Oceanport Police Chief Daniel W. Barcus denied Russel’s application, despite his proven expertise in the field, because he could not demonstrate a “justifiable need” for the conceal-carry permit.

Under New Jersey state laws, a person applying for a conceal-carry permit need to demonstrate the need. As a result, very few permits have been approved in the state, and most of them are held by retired law enforcement officials. This is only a recent change in gun control laws for the state. The change was brought about after Carol Bowne was killed by her ex-boyfriend while awaiting approval for a gun permit.

Russell appealed the case to Superior Court, but Russell was still denied the permit.

“None of these threats appear to specifically relate to this applicant — he is in no different position than any other person who is assigned to that facility,” Monmouth County Prosecutor Christopher Gramiccioni said in a letter to Judge Joseph Oxley. He states that if Russell receives a permit, then all of the other employees will be allowed to conceal-carry.

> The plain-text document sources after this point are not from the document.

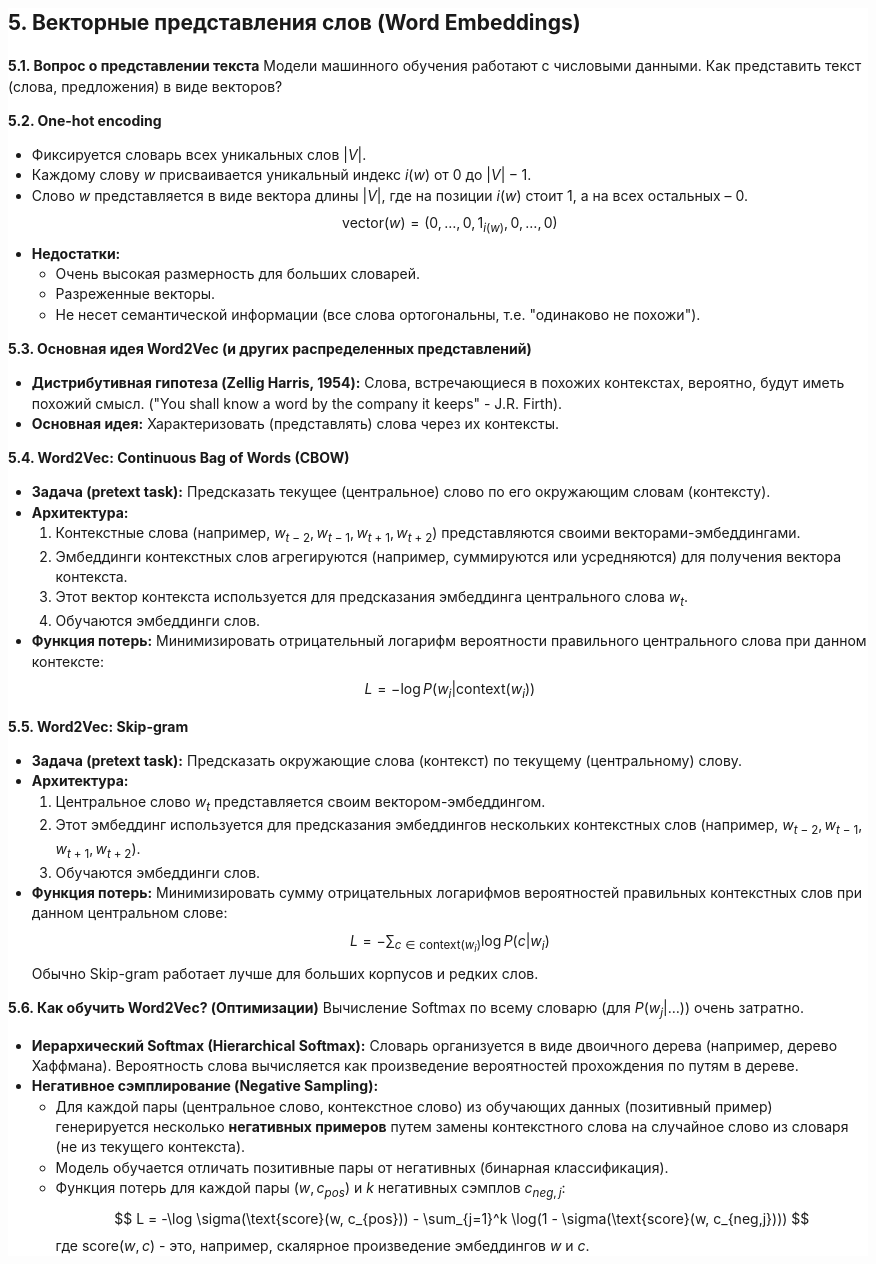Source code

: 
## 5. Векторные представления слов (Word Embeddings)

**5.1. Вопрос о представлении текста**
Модели машинного обучения работают с числовыми данными. Как представить текст (слова, предложения) в виде векторов?

**5.2. One-hot encoding**
*   Фиксируется словарь всех уникальных слов $|V|$.
*   Каждому слову $w$ присваивается уникальный индекс $i(w)$ от $0$ до $|V|-1$.
*   Слово $w$ представляется в виде вектора длины $|V|$, где на позиции $i(w)$ стоит 1, а на всех остальных – 0.
    $$ \text{vector}(w) = (0, \dots, 0, 1_{i(w)}, 0, \dots, 0) $$
*   **Недостатки:**
    *   Очень высокая размерность для больших словарей.
    *   Разреженные векторы.
    *   Не несет семантической информации (все слова ортогональны, т.е. "одинаково не похожи").

**5.3. Основная идея Word2Vec (и других распределенных представлений)**
*   **Дистрибутивная гипотеза (Zellig Harris, 1954):** Слова, встречающиеся в похожих контекстах, вероятно, будут иметь похожий смысл. ("You shall know a word by the company it keeps" - J.R. Firth).
*   **Основная идея:** Характеризовать (представлять) слова через их контексты.

**5.4. Word2Vec: Continuous Bag of Words (CBOW)**
*   **Задача (pretext task):** Предсказать текущее (центральное) слово по его окружающим словам (контексту).
*   **Архитектура:**
    1.  Контекстные слова (например, $w_{t-2}, w_{t-1}, w_{t+1}, w_{t+2}$) представляются своими векторами-эмбеддингами.
    2.  Эмбеддинги контекстных слов агрегируются (например, суммируются или усредняются) для получения вектора контекста.
    3.  Этот вектор контекста используется для предсказания эмбеддинга центрального слова $w_t$.
    4.  Обучаются эмбеддинги слов.
*   **Функция потерь:** Минимизировать отрицательный логарифм вероятности правильного центрального слова при данном контексте:
    $$ L = - \log P(w_i | \text{context}(w_i)) $$

**5.5. Word2Vec: Skip-gram**
*   **Задача (pretext task):** Предсказать окружающие слова (контекст) по текущему (центральному) слову.
*   **Архитектура:**
    1.  Центральное слово $w_t$ представляется своим вектором-эмбеддингом.
    2.  Этот эмбеддинг используется для предсказания эмбеддингов нескольких контекстных слов (например, $w_{t-2}, w_{t-1}, w_{t+1}, w_{t+2}$).
    3.  Обучаются эмбеддинги слов.
*   **Функция потерь:** Минимизировать сумму отрицательных логарифмов вероятностей правильных контекстных слов при данном центральном слове:
    $$ L = - \sum_{c \in \text{context}(w_i)} \log P(c | w_i) $$
    Обычно Skip-gram работает лучше для больших корпусов и редких слов.

**5.6. Как обучить Word2Vec? (Оптимизации)**
Вычисление Softmax по всему словарю (для $P(w_j | \dots)$) очень затратно.
*   **Иерархический Softmax (Hierarchical Softmax):** Словарь организуется в виде двоичного дерева (например, дерево Хаффмана). Вероятность слова вычисляется как произведение вероятностей прохождения по путям в дереве.
*   **Негативное сэмплирование (Negative Sampling):**
    *   Для каждой пары (центральное слово, контекстное слово) из обучающих данных (позитивный пример) генерируется несколько **негативных примеров** путем замены контекстного слова на случайное слово из словаря (не из текущего контекста).
    *   Модель обучается отличать позитивные пары от негативных (бинарная классификация).
    *   Функция потерь для каждой пары $(w, c_{pos})$ и $k$ негативных сэмплов $c_{neg,j}$:
        $$ L = -\log \sigma(\text{score}(w, c_{pos})) - \sum_{j=1}^k \log(1 - \sigma(\text{score}(w, c_{neg,j}))) $$
        где $\text{score}(w,c)$ - это, например, скалярное произведение эмбеддингов $w$ и $c$.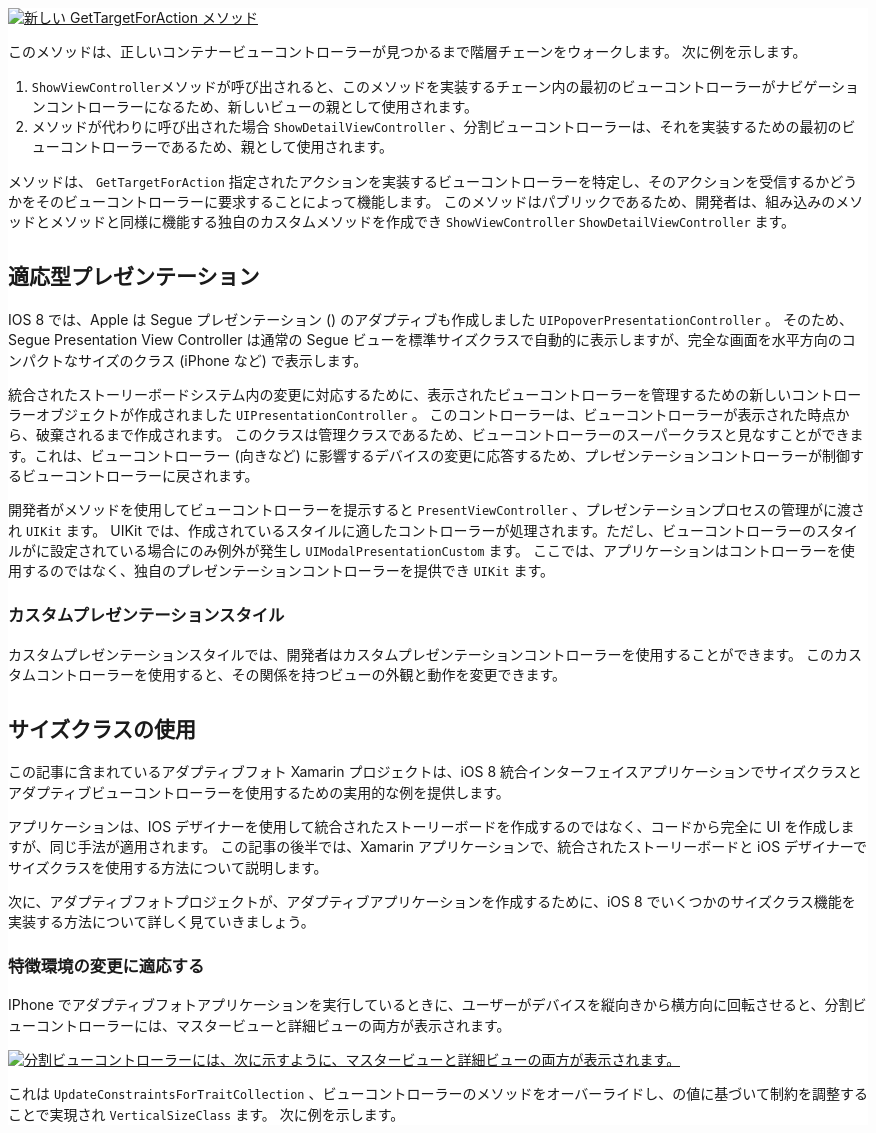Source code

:  [![新しい GetTargetForAction メソッド](unified-storyboards-images/gettargetforaction.png)](unified-storyboards-images/gettargetforaction.png#lightbox)

このメソッドは、正しいコンテナービューコントローラーが見つかるまで階層チェーンをウォークします。 次に例を示します。

1. `ShowViewController`メソッドが呼び出されると、このメソッドを実装するチェーン内の最初のビューコントローラーがナビゲーションコントローラーになるため、新しいビューの親として使用されます。
1. メソッドが代わりに呼び出された場合  `ShowDetailViewController` 、分割ビューコントローラーは、それを実装するための最初のビューコントローラーであるため、親として使用されます。

メソッドは、 `GetTargetForAction` 指定されたアクションを実装するビューコントローラーを特定し、そのアクションを受信するかどうかをそのビューコントローラーに要求することによって機能します。 このメソッドはパブリックであるため、開発者は、組み込みのメソッドとメソッドと同様に機能する独自のカスタムメソッドを作成でき `ShowViewController` `ShowDetailViewController` ます。

## <a name="adaptive-presentation"></a>適応型プレゼンテーション

IOS 8 では、Apple は Segue プレゼンテーション () のアダプティブも作成しました `UIPopoverPresentationController` 。 そのため、Segue Presentation View Controller は通常の Segue ビューを標準サイズクラスで自動的に表示しますが、完全な画面を水平方向のコンパクトなサイズのクラス (iPhone など) で表示します。

統合されたストーリーボードシステム内の変更に対応するために、表示されたビューコントローラーを管理するための新しいコントローラーオブジェクトが作成されました `UIPresentationController` 。 このコントローラーは、ビューコントローラーが表示された時点から、破棄されるまで作成されます。 このクラスは管理クラスであるため、ビューコントローラーのスーパークラスと見なすことができます。これは、ビューコントローラー (向きなど) に影響するデバイスの変更に応答するため、プレゼンテーションコントローラーが制御するビューコントローラーに戻されます。

開発者がメソッドを使用してビューコントローラーを提示すると `PresentViewController` 、プレゼンテーションプロセスの管理がに渡され `UIKit` ます。 UIKit では、作成されているスタイルに適したコントローラーが処理されます。ただし、ビューコントローラーのスタイルがに設定されている場合にのみ例外が発生し `UIModalPresentationCustom` ます。 ここでは、アプリケーションはコントローラーを使用するのではなく、独自のプレゼンテーションコントローラーを提供でき `UIKit` ます。

### <a name="custom-presentation-styles"></a>カスタムプレゼンテーションスタイル

カスタムプレゼンテーションスタイルでは、開発者はカスタムプレゼンテーションコントローラーを使用することができます。 このカスタムコントローラーを使用すると、その関係を持つビューの外観と動作を変更できます。

<a name="size-classes"></a>

## <a name="working-with-size-classes"></a>サイズクラスの使用

この記事に含まれているアダプティブフォト Xamarin プロジェクトは、iOS 8 統合インターフェイスアプリケーションでサイズクラスとアダプティブビューコントローラーを使用するための実用的な例を提供します。

アプリケーションは、IOS デザイナーを使用して統合されたストーリーボードを作成するのではなく、コードから完全に UI を作成しますが、同じ手法が適用されます。 この記事の後半では、Xamarin アプリケーションで、統合されたストーリーボードと iOS デザイナーでサイズクラスを使用する方法について説明します。

次に、アダプティブフォトプロジェクトが、アダプティブアプリケーションを作成するために、iOS 8 でいくつかのサイズクラス機能を実装する方法について詳しく見ていきましょう。

### <a name="adapting-to-trait-environment-changes"></a>特徴環境の変更に適応する

IPhone でアダプティブフォトアプリケーションを実行しているときに、ユーザーがデバイスを縦向きから横方向に回転させると、分割ビューコントローラーには、マスタービューと詳細ビューの両方が表示されます。

 [![分割ビューコントローラーには、次に示すように、マスタービューと詳細ビューの両方が表示されます。](unified-storyboards-images/rotation.png)](unified-storyboards-images/rotation.png#lightbox)

これは `UpdateConstraintsForTraitCollection` 、ビューコントローラーのメソッドをオーバーライドし、の値に基づいて制約を調整することで実現され `VerticalSizeClass` ます。 次に例を示します。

Russell says that he has received extensive training over the course of the past 27 years he has served in the U.S. Military. He also says he has been “vetted through the Department of Defense security office every five years for the past 25 years,” that allows him access to Top Secret Sensitive Information.

Russell’s attorney stated, “Failure to issue Lt. Col. Russell a carry permit puts national security at risk,” and that he needs to protect himself and “the military intelligence he possesses,” since he is in charge of weapons and development as well as the procurement of firearms.